Inez tampak kecewa wajahnya langsung berubah drastis.
"Tampaknya kau begitu kecewa." Jonas bertanya dengan tatapan menyela. Inez terkejut dengan ucapan Jonas.
"Jangan melewati batas, kau harus ingat seberapa baik Pak Keenan padamu. Jangan berharap terlalu jauh." Sela Jonas sontak membuat jantung Inez berdegup kencang. Ucapak Jonas benar-benar sangat menyakitkan.
"Hai paman Jonas? Aku fikir Daddy yang datang. Kenapa berdiri di depan pintu saja."
"Hai ganteng, apa kabar mu?" Sapa Jonas dengan senyuman terbaiknya. Dia memang sangat menyukai Noah karena anak itu begitu pintar dan aktif.
" Mami biarkan paman Jonas masuk." Inez yang tadi nya pucat langsung tersenyum mengalihkan wajahnya yang terlihat kaku.

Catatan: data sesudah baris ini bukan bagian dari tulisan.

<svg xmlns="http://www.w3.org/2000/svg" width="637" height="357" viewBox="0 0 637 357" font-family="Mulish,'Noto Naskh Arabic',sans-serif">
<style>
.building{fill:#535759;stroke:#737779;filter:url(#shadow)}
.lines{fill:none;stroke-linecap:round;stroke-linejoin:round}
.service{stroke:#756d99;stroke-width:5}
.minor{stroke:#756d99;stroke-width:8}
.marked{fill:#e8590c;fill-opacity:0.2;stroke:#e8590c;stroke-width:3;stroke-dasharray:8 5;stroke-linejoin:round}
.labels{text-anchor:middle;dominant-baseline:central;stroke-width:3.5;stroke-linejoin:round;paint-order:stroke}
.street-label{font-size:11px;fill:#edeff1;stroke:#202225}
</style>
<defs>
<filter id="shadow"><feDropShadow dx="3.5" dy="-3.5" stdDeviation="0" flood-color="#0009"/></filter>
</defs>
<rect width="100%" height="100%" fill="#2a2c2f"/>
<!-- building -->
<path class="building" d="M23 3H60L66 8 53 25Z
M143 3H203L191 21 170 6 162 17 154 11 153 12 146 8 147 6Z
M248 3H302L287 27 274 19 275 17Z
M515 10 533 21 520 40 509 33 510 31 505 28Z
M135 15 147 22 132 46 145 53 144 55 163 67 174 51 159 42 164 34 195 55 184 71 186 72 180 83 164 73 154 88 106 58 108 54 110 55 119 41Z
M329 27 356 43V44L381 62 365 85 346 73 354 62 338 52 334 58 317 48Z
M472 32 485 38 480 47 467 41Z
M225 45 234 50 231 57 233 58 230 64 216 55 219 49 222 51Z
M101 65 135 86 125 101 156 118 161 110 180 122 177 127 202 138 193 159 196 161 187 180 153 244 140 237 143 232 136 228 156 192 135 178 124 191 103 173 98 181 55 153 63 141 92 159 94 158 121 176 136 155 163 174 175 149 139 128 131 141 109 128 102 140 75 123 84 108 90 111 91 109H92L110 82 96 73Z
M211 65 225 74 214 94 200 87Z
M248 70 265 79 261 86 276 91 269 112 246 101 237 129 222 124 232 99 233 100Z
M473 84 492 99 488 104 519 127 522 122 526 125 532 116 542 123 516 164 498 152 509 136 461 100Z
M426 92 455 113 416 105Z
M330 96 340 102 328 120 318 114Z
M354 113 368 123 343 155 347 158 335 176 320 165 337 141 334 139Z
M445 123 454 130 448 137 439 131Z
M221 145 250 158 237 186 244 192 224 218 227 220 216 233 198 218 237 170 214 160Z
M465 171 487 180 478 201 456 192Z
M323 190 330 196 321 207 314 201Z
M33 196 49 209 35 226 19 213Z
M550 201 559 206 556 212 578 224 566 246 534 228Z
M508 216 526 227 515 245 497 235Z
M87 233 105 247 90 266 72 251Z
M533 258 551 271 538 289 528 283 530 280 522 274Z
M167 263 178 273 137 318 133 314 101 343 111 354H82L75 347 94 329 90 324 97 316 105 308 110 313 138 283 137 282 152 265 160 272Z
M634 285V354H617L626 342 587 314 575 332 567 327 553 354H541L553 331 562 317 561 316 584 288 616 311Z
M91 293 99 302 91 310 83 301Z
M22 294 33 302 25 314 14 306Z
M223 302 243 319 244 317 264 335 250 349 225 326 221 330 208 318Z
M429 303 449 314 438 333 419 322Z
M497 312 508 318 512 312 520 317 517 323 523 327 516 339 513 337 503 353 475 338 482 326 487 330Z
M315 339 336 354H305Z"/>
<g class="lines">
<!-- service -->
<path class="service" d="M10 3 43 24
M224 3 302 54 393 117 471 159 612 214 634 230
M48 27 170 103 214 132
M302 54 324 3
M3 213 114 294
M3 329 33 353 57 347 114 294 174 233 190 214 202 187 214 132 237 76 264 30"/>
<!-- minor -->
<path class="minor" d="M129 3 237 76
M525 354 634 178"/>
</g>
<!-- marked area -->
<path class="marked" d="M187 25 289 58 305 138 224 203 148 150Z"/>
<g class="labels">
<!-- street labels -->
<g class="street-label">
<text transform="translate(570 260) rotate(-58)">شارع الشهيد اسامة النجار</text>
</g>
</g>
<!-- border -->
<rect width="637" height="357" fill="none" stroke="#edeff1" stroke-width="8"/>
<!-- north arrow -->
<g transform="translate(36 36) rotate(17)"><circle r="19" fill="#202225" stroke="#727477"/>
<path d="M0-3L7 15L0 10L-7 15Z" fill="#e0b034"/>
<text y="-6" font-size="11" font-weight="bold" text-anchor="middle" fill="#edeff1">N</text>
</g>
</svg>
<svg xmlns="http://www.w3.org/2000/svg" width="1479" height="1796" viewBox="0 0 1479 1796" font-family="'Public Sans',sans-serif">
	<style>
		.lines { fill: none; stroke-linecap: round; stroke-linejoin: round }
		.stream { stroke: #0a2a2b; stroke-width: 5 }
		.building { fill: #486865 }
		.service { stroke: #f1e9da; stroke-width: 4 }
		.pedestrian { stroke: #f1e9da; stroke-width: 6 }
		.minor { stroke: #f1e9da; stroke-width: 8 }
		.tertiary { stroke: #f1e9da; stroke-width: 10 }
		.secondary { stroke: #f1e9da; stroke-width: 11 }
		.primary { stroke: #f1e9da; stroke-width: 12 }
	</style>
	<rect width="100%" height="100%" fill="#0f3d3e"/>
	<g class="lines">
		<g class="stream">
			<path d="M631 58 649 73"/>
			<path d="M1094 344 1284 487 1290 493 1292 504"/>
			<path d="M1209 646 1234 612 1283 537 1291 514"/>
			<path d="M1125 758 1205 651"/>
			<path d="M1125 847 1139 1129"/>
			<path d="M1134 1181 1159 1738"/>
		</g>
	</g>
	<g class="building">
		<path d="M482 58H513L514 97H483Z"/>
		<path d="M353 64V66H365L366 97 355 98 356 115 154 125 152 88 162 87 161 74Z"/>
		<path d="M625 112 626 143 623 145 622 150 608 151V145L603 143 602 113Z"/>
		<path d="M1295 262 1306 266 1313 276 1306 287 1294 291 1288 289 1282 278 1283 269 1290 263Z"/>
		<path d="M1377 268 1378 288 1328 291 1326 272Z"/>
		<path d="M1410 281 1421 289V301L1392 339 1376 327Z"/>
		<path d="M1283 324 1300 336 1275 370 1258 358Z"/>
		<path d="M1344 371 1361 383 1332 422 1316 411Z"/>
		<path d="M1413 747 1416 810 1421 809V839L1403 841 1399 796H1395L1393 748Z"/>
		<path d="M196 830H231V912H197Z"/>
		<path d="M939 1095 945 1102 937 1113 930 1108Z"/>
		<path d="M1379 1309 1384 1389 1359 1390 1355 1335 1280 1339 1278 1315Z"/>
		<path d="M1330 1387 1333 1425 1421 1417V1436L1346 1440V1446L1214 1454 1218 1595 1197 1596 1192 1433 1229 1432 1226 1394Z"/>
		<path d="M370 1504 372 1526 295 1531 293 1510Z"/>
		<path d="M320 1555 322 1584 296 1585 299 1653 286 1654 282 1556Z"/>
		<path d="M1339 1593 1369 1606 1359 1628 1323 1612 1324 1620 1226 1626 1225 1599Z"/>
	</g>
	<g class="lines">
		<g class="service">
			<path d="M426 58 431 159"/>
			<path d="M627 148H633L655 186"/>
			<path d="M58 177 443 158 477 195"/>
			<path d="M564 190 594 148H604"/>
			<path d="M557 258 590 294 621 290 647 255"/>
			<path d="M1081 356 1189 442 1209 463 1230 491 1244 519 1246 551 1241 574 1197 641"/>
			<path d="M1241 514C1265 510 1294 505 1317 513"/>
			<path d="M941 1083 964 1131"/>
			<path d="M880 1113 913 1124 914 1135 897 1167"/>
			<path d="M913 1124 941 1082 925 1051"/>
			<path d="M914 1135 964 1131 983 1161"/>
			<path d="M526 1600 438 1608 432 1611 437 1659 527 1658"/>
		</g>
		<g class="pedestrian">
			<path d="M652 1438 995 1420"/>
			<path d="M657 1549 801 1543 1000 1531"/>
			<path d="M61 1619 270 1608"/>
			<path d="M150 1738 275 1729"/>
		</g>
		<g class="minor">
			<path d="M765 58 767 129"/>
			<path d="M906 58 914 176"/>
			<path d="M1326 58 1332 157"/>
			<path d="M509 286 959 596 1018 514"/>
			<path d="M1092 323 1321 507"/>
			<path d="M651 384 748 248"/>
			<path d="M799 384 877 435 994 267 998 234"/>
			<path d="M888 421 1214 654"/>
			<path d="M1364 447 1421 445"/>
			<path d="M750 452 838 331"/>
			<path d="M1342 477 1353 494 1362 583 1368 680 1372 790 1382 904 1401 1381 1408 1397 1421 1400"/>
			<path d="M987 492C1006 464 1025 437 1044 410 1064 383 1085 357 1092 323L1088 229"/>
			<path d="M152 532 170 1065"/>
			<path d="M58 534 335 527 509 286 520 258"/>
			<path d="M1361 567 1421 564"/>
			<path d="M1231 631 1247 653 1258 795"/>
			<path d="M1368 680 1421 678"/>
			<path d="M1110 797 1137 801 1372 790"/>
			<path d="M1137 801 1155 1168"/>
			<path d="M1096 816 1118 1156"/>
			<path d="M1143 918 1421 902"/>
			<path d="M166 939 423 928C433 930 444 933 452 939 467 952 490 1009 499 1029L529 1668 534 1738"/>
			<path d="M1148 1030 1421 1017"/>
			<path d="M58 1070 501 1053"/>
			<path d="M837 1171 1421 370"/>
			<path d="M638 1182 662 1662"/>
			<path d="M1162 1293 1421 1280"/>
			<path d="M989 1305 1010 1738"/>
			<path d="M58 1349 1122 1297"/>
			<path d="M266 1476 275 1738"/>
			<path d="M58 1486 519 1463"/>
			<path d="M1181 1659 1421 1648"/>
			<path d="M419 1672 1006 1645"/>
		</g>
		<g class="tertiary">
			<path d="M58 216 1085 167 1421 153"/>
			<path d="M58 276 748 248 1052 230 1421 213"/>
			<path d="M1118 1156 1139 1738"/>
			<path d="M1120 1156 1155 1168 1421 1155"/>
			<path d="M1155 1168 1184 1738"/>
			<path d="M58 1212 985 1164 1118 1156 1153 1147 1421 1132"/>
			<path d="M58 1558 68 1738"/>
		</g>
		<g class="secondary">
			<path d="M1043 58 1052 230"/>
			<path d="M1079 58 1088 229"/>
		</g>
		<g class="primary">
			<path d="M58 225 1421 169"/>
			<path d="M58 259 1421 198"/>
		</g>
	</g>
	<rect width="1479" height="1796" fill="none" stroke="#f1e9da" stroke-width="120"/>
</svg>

"I,, iya sayang. Silahkan masuk." Ucap Inez canggung.
"Tidak perlu, aku kesini akan mengantar kalian dan menemani kalian hingga bos Keenan datang. Apa kau sudah selesai bersiap Tuan muda?" Tanya Jonas pada Noah dengan ramah.
"Tentu saja paman. Aku sudah bersiap dari tadi. Kemana Daddy? Kenapa aku tidak melihat nya? Apa Daddy tidak jadi ikut?"
"Daddy akan menyusul sayang, sekarang kita berangkat dengan paman Jonas dulu ya." Bujuk Inez.
"No problem Mami. Let's go paman." Noah menghampiri Jonas.
"Let's go anak baik" Ucap Jonas bersemangat. Jonas dengan senang hati menyambut anak itu dan langsung menggendong nya.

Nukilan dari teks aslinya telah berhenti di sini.